- [The data]:
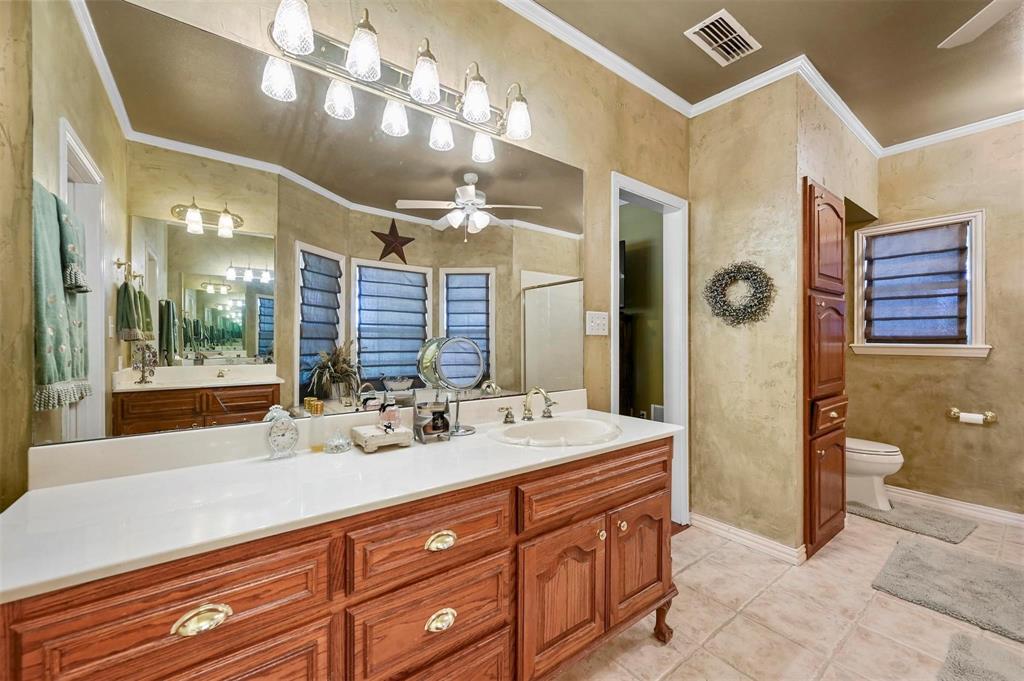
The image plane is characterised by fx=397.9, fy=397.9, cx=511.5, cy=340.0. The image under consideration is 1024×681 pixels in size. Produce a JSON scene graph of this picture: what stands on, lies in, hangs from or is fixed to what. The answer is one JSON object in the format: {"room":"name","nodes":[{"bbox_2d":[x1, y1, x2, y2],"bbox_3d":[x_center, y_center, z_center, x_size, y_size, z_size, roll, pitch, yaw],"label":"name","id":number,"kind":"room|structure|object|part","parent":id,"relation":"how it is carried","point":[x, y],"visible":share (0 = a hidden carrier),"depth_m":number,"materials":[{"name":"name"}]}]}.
{"room":"bathroom","nodes":[
{"label":"bathroom","id":0,"kind":"room"},
{"bbox_2d":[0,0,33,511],"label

- [Task objective]: Go through the material above and print all of it exactly, except the pictures.

- [Solution]:
The image plane is characterised by fx=397.9, fy=397.9, cx=511.5, cy=340.0. The image under consideration is 1024×681 pixels in size. Produce a JSON scene graph of this picture: what stands on, lies in, hangs from or is fixed to what. The answer is one JSON object in the format: {"room":"name","nodes":[{"bbox_2d":[x1, y1, x2, y2],"bbox_3d":[x_center, y_center, z_center, x_size, y_size, z_size, roll, pitch, yaw],"label":"name","id":number,"kind":"room|structure|object|part","parent":id,"relation":"how it is carried","point":[x, y],"visible":share (0 = a hidden carrier),"depth_m":number,"materials":[{"name":"name"}]}]}.
{"room":"bathroom","nodes":[
{"label":"bathroom","id":0,"kind":"room"},
{"bbox_2d":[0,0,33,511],"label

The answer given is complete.